> _Items from a data source_:
▶

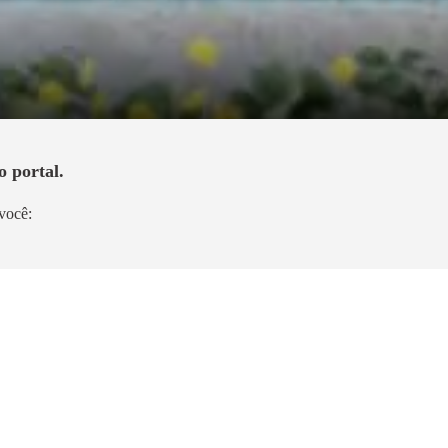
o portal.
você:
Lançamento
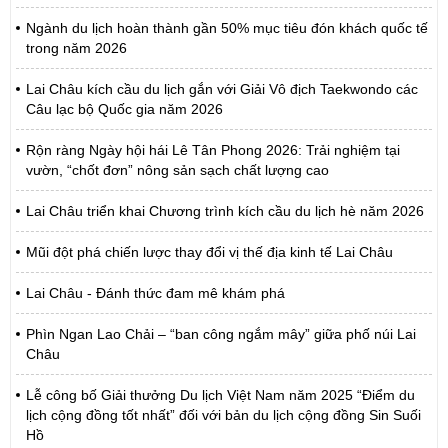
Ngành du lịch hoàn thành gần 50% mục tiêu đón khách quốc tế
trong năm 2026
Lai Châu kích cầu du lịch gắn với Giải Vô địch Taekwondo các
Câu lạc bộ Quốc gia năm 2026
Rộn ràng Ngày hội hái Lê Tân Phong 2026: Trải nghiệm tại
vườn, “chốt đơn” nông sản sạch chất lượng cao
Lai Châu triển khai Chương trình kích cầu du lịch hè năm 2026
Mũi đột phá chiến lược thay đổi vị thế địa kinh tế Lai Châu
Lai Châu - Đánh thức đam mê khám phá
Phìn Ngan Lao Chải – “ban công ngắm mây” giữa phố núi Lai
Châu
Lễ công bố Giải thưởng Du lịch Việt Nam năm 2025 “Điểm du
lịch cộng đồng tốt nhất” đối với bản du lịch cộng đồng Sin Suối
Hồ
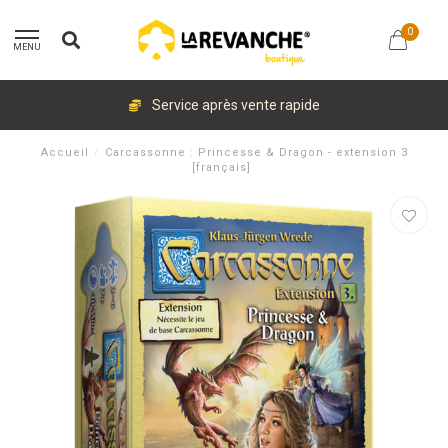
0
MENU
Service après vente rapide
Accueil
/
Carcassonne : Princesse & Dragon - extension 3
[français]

◀
▶

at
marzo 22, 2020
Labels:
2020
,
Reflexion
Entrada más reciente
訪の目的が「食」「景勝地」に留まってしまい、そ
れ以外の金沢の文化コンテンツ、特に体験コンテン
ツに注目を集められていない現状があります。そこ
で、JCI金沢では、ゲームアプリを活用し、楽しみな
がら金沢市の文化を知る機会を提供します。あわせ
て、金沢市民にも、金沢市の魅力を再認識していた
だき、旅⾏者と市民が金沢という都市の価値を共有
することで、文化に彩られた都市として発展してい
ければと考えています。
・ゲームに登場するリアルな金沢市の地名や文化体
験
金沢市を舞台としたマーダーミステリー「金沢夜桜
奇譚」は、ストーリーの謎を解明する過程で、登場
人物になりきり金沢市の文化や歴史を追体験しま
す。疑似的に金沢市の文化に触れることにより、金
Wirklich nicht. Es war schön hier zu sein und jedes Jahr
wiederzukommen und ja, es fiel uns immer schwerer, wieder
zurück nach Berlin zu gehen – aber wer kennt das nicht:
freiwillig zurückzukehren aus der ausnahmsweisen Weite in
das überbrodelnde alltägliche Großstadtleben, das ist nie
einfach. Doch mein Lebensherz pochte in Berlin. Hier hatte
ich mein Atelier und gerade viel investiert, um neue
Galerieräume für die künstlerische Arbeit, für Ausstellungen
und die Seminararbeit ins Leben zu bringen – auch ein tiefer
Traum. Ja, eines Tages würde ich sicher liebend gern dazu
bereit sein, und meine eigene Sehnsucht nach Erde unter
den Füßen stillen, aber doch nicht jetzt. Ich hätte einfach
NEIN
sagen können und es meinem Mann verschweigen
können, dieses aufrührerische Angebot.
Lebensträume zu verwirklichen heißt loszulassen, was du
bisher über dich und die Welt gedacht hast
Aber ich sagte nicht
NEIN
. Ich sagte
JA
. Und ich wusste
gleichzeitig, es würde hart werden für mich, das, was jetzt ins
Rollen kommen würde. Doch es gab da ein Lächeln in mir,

◀
▶

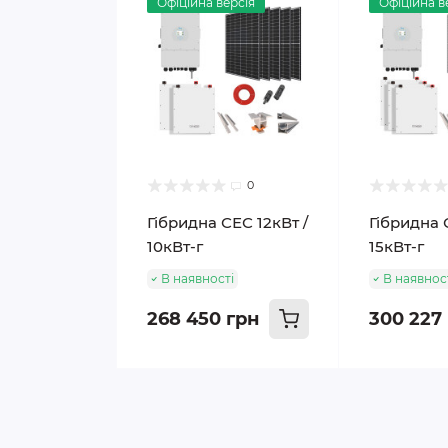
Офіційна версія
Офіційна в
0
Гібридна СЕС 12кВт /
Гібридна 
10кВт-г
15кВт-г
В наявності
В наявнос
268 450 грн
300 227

◀

> _INSTRUCTIONS TO FOLLOW_: Respond with one number, namely the count of lines in the entries above that hold the word "würde".

> _SOLUTION TO THE PROBLEM_: 3